WORK TO BE COMPLETED: Would you return the lines between the one holding "Findings confirm OV329" and the one holding "activator, OV4071, in early 2026", inclusive, and only those, exactly as they stand in the listing below?

DATA FOR THIS EXERCISE:
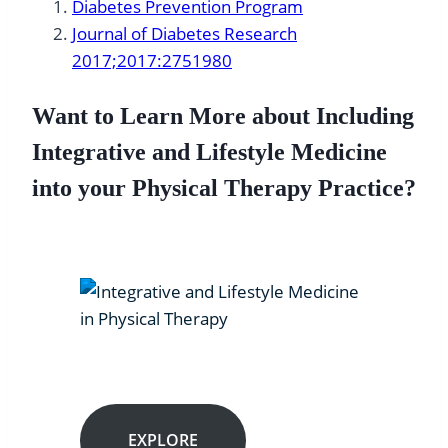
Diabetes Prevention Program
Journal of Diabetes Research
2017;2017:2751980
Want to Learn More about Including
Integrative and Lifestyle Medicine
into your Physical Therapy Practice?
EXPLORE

---

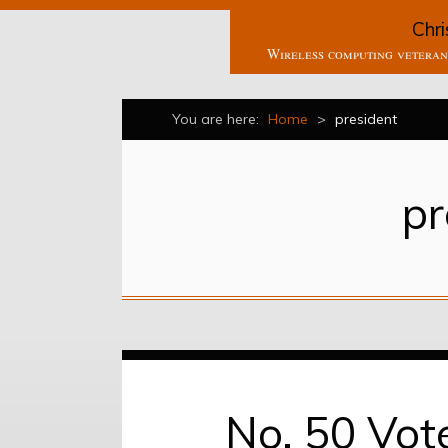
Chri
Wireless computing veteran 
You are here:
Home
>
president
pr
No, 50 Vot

--

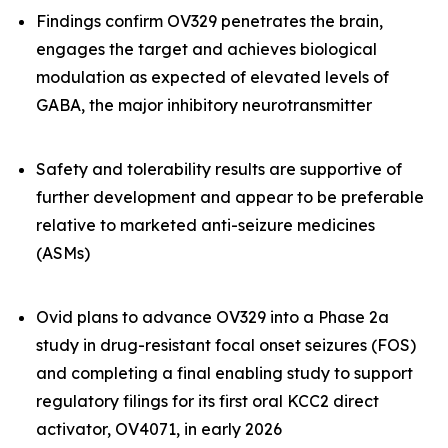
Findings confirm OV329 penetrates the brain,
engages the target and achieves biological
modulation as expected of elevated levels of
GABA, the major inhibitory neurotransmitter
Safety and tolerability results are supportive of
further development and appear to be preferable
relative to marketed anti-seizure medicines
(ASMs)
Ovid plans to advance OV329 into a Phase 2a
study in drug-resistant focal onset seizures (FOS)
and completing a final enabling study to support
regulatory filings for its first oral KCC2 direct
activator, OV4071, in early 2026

OUTPUT OF THE TASK:
Findings confirm OV329 penetrates the brain,
engages the target and achieves biological
modulation as expected of elevated levels of
GABA, the major inhibitory neurotransmitter
Safety and tolerability results are supportive of
further development and appear to be preferable
relative to marketed anti-seizure medicines
(ASMs)
Ovid plans to advance OV329 into a Phase 2a
study in drug-resistant focal onset seizures (FOS)
and completing a final enabling study to support
regulatory filings for its first oral KCC2 direct
activator, OV4071, in early 2026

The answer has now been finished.